(Saved data entries)
------------------------------
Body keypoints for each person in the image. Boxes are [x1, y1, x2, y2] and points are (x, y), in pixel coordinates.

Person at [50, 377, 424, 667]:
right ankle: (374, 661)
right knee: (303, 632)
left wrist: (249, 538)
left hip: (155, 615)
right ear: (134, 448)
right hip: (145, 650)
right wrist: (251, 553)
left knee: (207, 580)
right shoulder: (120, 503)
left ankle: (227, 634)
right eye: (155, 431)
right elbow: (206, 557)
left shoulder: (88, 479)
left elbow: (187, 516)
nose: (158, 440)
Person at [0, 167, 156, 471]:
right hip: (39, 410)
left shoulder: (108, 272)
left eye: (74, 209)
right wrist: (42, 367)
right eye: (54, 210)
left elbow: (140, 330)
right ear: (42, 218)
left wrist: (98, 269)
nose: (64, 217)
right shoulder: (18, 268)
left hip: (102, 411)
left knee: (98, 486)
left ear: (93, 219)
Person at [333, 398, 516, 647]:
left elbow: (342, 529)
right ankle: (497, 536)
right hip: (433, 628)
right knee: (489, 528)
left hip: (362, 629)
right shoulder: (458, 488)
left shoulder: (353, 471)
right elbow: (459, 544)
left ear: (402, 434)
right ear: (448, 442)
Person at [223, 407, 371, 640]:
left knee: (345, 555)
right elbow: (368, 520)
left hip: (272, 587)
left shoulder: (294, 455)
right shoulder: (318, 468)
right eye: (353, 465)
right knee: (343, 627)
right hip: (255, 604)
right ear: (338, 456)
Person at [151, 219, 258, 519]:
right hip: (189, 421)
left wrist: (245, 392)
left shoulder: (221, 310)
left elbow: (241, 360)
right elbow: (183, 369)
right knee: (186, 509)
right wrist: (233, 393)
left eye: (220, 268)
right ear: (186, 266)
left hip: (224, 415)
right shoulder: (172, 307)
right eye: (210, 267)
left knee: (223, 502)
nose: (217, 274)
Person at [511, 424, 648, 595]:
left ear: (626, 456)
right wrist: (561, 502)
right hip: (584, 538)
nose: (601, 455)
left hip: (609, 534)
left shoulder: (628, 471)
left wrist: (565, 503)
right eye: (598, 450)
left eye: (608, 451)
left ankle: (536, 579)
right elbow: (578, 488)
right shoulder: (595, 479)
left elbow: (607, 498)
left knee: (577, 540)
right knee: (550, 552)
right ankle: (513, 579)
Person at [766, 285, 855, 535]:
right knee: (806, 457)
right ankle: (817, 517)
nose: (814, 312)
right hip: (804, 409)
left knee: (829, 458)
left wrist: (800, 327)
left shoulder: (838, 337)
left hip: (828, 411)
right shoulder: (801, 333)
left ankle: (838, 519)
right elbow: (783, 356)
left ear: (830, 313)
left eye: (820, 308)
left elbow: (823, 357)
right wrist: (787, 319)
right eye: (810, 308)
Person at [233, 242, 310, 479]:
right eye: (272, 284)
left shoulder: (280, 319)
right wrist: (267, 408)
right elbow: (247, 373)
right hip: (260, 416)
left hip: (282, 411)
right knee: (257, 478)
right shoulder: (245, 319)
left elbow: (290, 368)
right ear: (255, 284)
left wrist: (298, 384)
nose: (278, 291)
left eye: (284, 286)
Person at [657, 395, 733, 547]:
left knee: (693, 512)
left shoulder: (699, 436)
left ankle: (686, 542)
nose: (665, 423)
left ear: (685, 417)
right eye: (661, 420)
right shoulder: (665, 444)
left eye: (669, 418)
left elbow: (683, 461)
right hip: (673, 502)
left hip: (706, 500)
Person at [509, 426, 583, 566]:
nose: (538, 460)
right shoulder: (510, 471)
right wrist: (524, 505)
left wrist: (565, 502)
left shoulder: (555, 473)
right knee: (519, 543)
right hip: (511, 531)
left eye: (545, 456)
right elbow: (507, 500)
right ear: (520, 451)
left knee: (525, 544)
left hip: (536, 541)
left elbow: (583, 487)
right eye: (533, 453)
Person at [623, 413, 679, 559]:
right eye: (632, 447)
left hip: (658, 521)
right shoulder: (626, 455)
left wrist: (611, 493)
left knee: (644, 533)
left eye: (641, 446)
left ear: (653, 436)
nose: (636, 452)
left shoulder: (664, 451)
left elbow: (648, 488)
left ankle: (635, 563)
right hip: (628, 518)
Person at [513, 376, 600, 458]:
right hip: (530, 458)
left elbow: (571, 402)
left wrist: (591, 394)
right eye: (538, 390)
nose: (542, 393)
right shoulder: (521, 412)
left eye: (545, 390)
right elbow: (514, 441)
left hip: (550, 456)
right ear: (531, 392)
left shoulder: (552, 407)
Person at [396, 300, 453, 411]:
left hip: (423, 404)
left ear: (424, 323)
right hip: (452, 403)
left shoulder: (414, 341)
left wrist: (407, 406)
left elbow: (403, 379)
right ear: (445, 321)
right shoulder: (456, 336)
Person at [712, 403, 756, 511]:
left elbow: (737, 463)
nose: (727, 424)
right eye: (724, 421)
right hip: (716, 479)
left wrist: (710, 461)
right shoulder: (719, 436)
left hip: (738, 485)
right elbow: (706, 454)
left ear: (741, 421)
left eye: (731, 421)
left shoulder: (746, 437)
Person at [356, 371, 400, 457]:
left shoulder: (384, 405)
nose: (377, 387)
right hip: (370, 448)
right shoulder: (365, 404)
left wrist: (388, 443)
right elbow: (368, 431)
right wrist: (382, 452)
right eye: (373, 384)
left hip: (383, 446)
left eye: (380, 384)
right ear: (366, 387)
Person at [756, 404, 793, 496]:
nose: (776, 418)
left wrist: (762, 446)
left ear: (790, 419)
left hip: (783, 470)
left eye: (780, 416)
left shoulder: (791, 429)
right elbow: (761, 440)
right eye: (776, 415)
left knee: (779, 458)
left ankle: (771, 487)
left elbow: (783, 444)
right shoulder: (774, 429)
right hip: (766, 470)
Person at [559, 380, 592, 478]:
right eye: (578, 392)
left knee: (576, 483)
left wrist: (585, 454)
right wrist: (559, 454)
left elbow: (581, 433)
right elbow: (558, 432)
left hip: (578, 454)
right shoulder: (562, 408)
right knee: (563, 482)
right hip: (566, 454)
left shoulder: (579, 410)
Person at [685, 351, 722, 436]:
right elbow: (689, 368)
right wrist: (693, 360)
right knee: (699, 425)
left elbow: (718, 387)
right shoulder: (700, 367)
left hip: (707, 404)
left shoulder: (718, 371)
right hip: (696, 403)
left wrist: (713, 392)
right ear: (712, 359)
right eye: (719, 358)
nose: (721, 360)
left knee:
------------------------------
## PROBLEM STATEMENT
Go through the entries and filter for lines holding the word "ankle"; copy each match.

## PROBLEM SOLUTION
right ankle: (374, 661)
left ankle: (227, 634)
right ankle: (497, 536)
left ankle: (536, 579)
right ankle: (513, 579)
right ankle: (817, 517)
left ankle: (838, 519)
left ankle: (686, 542)
left ankle: (635, 563)
left ankle: (771, 487)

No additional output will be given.